Once a network incident occurs, the system starts a multi-stage network incident impact evaluation sequence:
- First, it uses intelligent event correlation and root cause analysis algorithms to indicate a single point of failure.
- Next, the system masks and suppresses all non-root failure events, effectively decreasing a number of operator-level alarms to one main alert.
- Then the system finds all affected services, i.e. services which paths go through the root failure point. If service paths are dynamic, the system applies the network topology knowledge to figure out how they are switched/routed at the moment.
- At the next step, every affected service is analyzed to figure out whether any alternative routes are available. That's necessary to distinguish between complete service failures and partial degradations caused by switching to failover routes.
- The overall incident impact is now evaluated based on the number of services affected, their importance, and degradation ratio.
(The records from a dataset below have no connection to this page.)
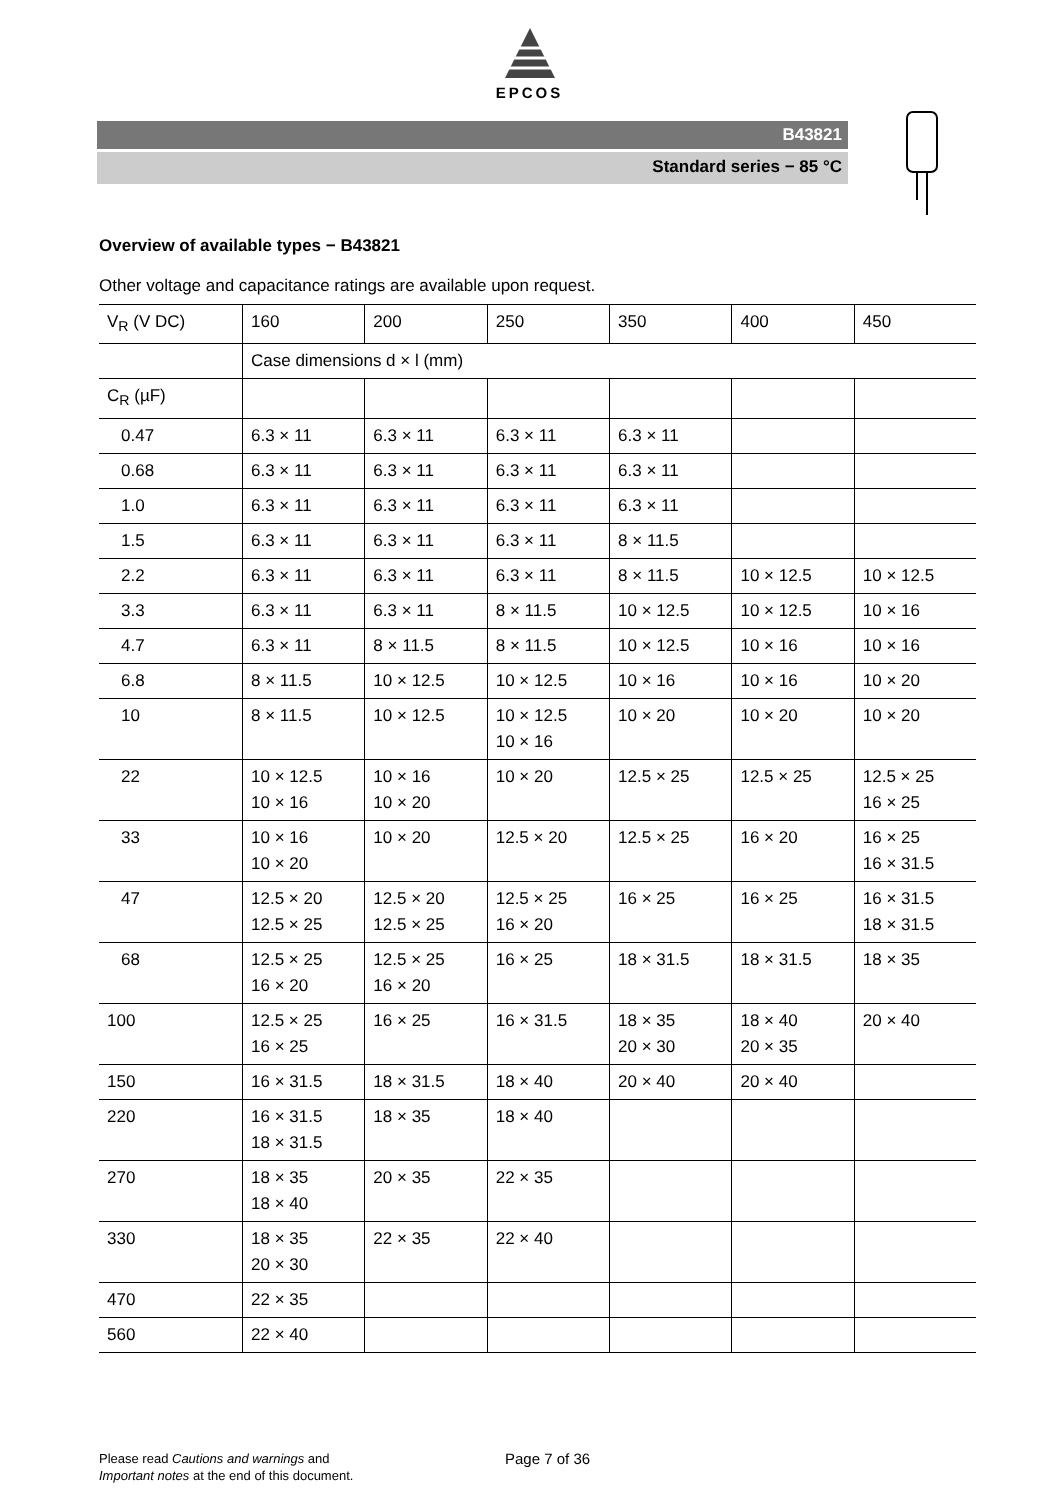EPCOS
B43821
Standard series − 85 °C
Overview of available types − B43821
Other voltage and capacitance ratings are available upon request.
| V<sub>R</sub> (V DC) | 160 | 200 | 250 | 350 | 400 | 450 |
| | Case dimensions d × l (mm) | | | | | |
| C<sub>R</sub> (µF) | | | | | | |
| 0.47 | 6.3 × 11 | 6.3 × 11 | 6.3 × 11 | 6.3 × 11 | | |
| 0.68 | 6.3 × 11 | 6.3 × 11 | 6.3 × 11 | 6.3 × 11 | | |
| 1.0 | 6.3 × 11 | 6.3 × 11 | 6.3 × 11 | 6.3 × 11 | | |
| 1.5 | 6.3 × 11 | 6.3 × 11 | 6.3 × 11 | 8 × 11.5 | | |
| 2.2 | 6.3 × 11 | 6.3 × 11 | 6.3 × 11 | 8 × 11.5 | 10 × 12.5 | 10 × 12.5 |
| 3.3 | 6.3 × 11 | 6.3 × 11 | 8 × 11.5 | 10 × 12.5 | 10 × 12.5 | 10 × 16 |
| 4.7 | 6.3 × 11 | 8 × 11.5 | 8 × 11.5 | 10 × 12.5 | 10 × 16 | 10 × 16 |
| 6.8 | 8 × 11.5 | 10 × 12.5 | 10 × 12.5 | 10 × 16 | 10 × 16 | 10 × 20 |
| 10 | 8 × 11.5 | 10 × 12.5 | 10 × 12.5 10 × 16 | 10 × 20 | 10 × 20 | 10 × 20 |
| 22 | 10 × 12.5 10 × 16 | 10 × 16 10 × 20 | 10 × 20 | 12.5 × 25 | 12.5 × 25 | 12.5 × 25 16 × 25 |
| 33 | 10 × 16 10 × 20 | 10 × 20 | 12.5 × 20 | 12.5 × 25 | 16 × 20 | 16 × 25 16 × 31.5 |
| 47 | 12.5 × 20 12.5 × 25 | 12.5 × 20 12.5 × 25 | 12.5 × 25 16 × 20 | 16 × 25 | 16 × 25 | 16 × 31.5 18 × 31.5 |
| 68 | 12.5 × 25 16 × 20 | 12.5 × 25 16 × 20 | 16 × 25 | 18 × 31.5 | 18 × 31.5 | 18 × 35 |
| 100 | 12.5 × 25 16 × 25 | 16 × 25 | 16 × 31.5 | 18 × 35 20 × 30 | 18 × 40 20 × 35 | 20 × 40 |
| 150 | 16 × 31.5 | 18 × 31.5 | 18 × 40 | 20 × 40 | 20 × 40 | |
| 220 | 16 × 31.5 18 × 31.5 | 18 × 35 | 18 × 40 | | | |
| 270 | 18 × 35 18 × 40 | 20 × 35 | 22 × 35 | | | |
| 330 | 18 × 35 20 × 30 | 22 × 35 | 22 × 40 | | | |
| 470 | 22 × 35 | | | | | |
| 560 | 22 × 40 | | | | | |
Please read Cautions and warnings and
Important notes at the end of this document.
Page 7 of 36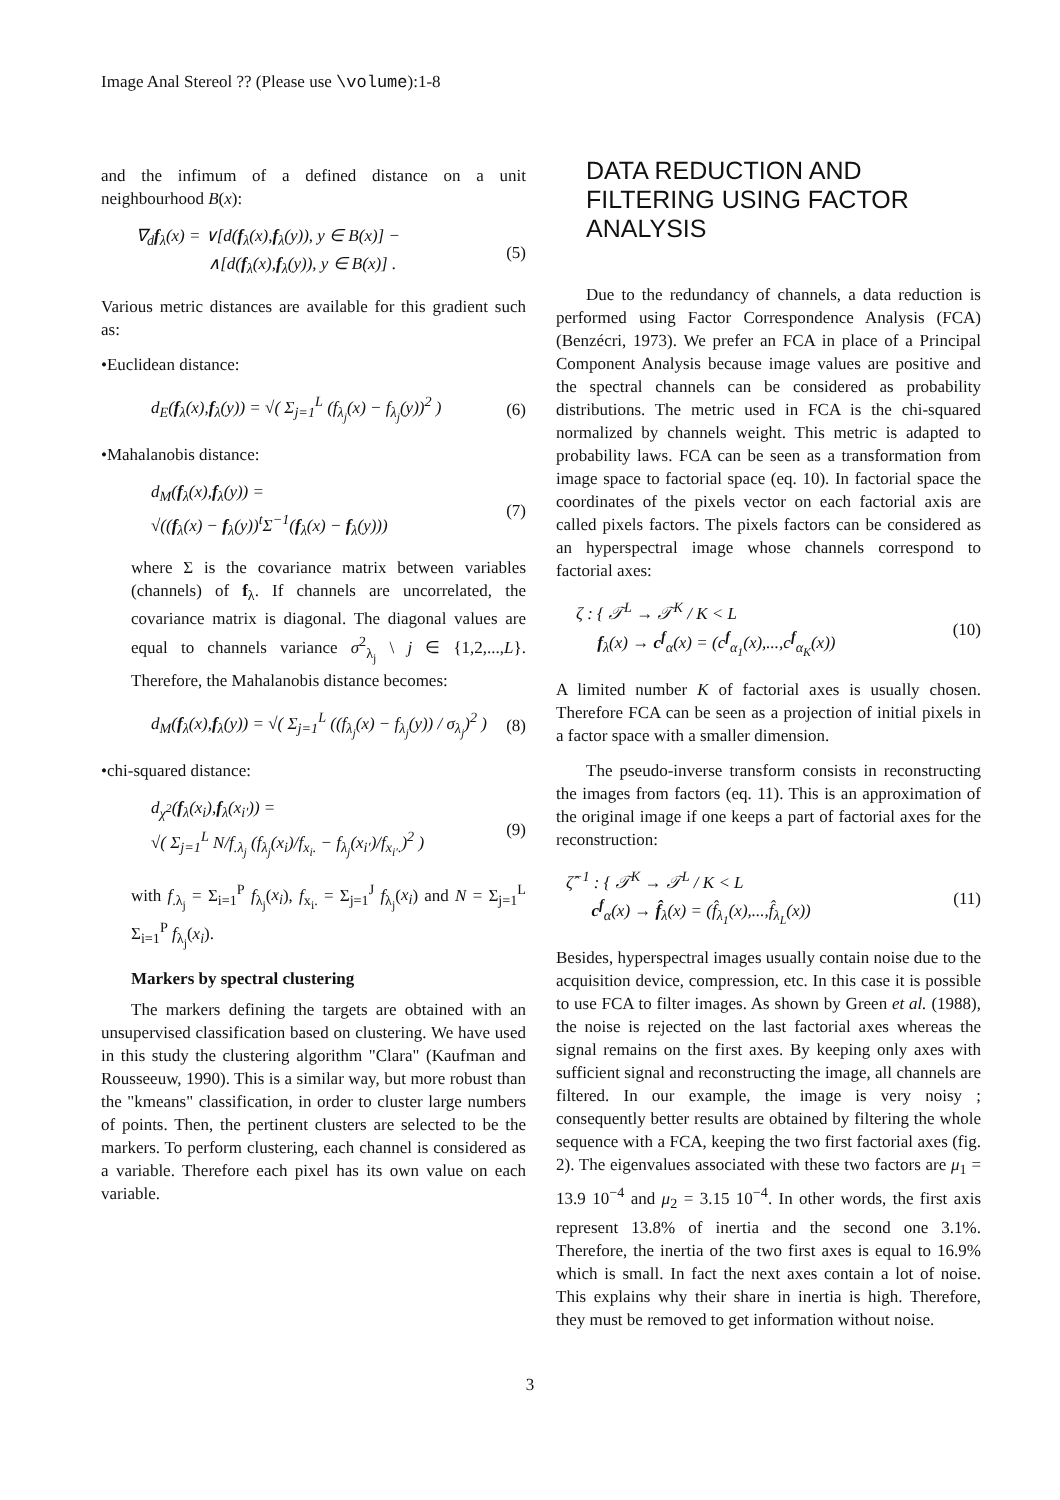Image Anal Stereol ?? (Please use \volume):1-8
and the infimum of a defined distance on a unit neighbourhood B(x):
∇<sub>d</sub>f<sub>λ</sub>(x) = ∨[d(f<sub>λ</sub>(x),f<sub>λ</sub>(y)), y ∈ B(x)] −
∧[d(f<sub>λ</sub>(x),f<sub>λ</sub>(y)), y ∈ B(x)] .
(5)
Various metric distances are available for this gradient such as:
•Euclidean distance:
d<sub>E</sub>(f<sub>λ</sub>(x),f<sub>λ</sub>(y)) = √( Σ<sub>j=1</sub><sup>L</sup> (f<sub>λ<sub>j</sub></sub>(x) − f<sub>λ<sub>j</sub></sub>(y))<sup>2</sup> )
(6)
•Mahalanobis distance:
d<sub>M</sub>(f<sub>λ</sub>(x),f<sub>λ</sub>(y)) =
√((f<sub>λ</sub>(x) − f<sub>λ</sub>(y))<sup>t</sup>Σ<sup>−1</sup>(f<sub>λ</sub>(x) − f<sub>λ</sub>(y)))
(7)
where Σ is the covariance matrix between variables (channels) of f<sub>λ</sub>. If channels are uncorrelated, the covariance matrix is diagonal. The diagonal values are equal to channels variance σ<sup>2</sup><sub>λ<sub>j</sub></sub> \ j ∈ {1,2,...,L}. Therefore, the Mahalanobis distance becomes:
d<sub>M</sub>(f<sub>λ</sub>(x),f<sub>λ</sub>(y)) = √( Σ<sub>j=1</sub><sup>L</sup> ((f<sub>λ<sub>j</sub></sub>(x) − f<sub>λ<sub>j</sub></sub>(y)) / σ<sub>λ<sub>j</sub></sub>)<sup>2</sup> )
(8)
•chi-squared distance:
d<sub>χ<sup>2</sup></sub>(f<sub>λ</sub>(x<sub>i</sub>),f<sub>λ</sub>(x<sub>i′</sub>)) =
√( Σ<sub>j=1</sub><sup>L</sup> N/f<sub>.λ<sub>j</sub></sub> (f<sub>λ<sub>j</sub></sub>(x<sub>i</sub>)/f<sub>x<sub>i</sub>.</sub> − f<sub>λ<sub>j</sub></sub>(x<sub>i′</sub>)/f<sub>x<sub>i′</sub>.</sub>)<sup>2</sup> )
(9)
with f<sub>.λ<sub>j</sub></sub> = Σ<sub>i=1</sub><sup>P</sup> f<sub>λ<sub>j</sub></sub>(x<sub>i</sub>), f<sub>x<sub>i</sub>.</sub> = Σ<sub>j=1</sub><sup>J</sup> f<sub>λ<sub>j</sub></sub>(x<sub>i</sub>) and N = Σ<sub>j=1</sub><sup>L</sup> Σ<sub>i=1</sub><sup>P</sup> f<sub>λ<sub>j</sub></sub>(x<sub>i</sub>).
Markers by spectral clustering
The markers defining the targets are obtained with an unsupervised classification based on clustering. We have used in this study the clustering algorithm "Clara" (Kaufman and Rousseeuw, 1990). This is a similar way, but more robust than the "kmeans" classification, in order to cluster large numbers of points. Then, the pertinent clusters are selected to be the markers. To perform clustering, each channel is considered as a variable. Therefore each pixel has its own value on each variable.
DATA REDUCTION AND FILTERING USING FACTOR ANALYSIS
Due to the redundancy of channels, a data reduction is performed using Factor Correspondence Analysis (FCA) (Benzécri, 1973). We prefer an FCA in place of a Principal Component Analysis because image values are positive and the spectral channels can be considered as probability distributions. The metric used in FCA is the chi-squared normalized by channels weight. This metric is adapted to probability laws. FCA can be seen as a transformation from image space to factorial space (eq. 10). In factorial space the coordinates of the pixels vector on each factorial axis are called pixels factors. The pixels factors can be considered as an hyperspectral image whose channels correspond to factorial axes:
ζ : { 𝒯<sup>L</sup> → 𝒯<sup>K</sup> / K < L
f<sub>λ</sub>(x) → c<sup>f</sup><sub>α</sub>(x) = (c<sup>f</sup><sub>α<sub>1</sub></sub>(x),...,c<sup>f</sup><sub>α<sub>K</sub></sub>(x))
(10)
A limited number K of factorial axes is usually chosen. Therefore FCA can be seen as a projection of initial pixels in a factor space with a smaller dimension.
The pseudo-inverse transform consists in reconstructing the images from factors (eq. 11). This is an approximation of the original image if one keeps a part of factorial axes for the reconstruction:
ζ̂<sup>−1</sup> : { 𝒯<sup>K</sup> → 𝒯<sup>L</sup> / K < L
c<sup>f</sup><sub>α</sub>(x) → f̂<sub>λ</sub>(x) = (f̂<sub>λ<sub>1</sub></sub>(x),...,f̂<sub>λ<sub>L</sub></sub>(x))
(11)
Besides, hyperspectral images usually contain noise due to the acquisition device, compression, etc. In this case it is possible to use FCA to filter images. As shown by Green et al. (1988), the noise is rejected on the last factorial axes whereas the signal remains on the first axes. By keeping only axes with sufficient signal and reconstructing the image, all channels are filtered. In our example, the image is very noisy ; consequently better results are obtained by filtering the whole sequence with a FCA, keeping the two first factorial axes (fig. 2). The eigenvalues associated with these two factors are μ<sub>1</sub> = 13.9 10<sup>−4</sup> and μ<sub>2</sub> = 3.15 10<sup>−4</sup>. In other words, the first axis represent 13.8% of inertia and the second one 3.1%. Therefore, the inertia of the two first axes is equal to 16.9% which is small. In fact the next axes contain a lot of noise. This explains why their share in inertia is high. Therefore, they must be removed to get information without noise.
3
- Finally, the initial alert's severity is updated according to its service impact. This happens right before the alert is routed to ITSM/Service Desk for further processing.
IT service registry is normally maintained in a third-party OSS/BSS system that includes billing, CRM and other modules. AggreGate Platform is flexible enough to retrieve the structured service data from the inventory system using SOAP, CORBA, HTTP/REST, SQL or any custom API. However, it's possible to set up and keep the IT service registry within AggreGate Network Manager. In this case, service descriptors will be stored in the server database.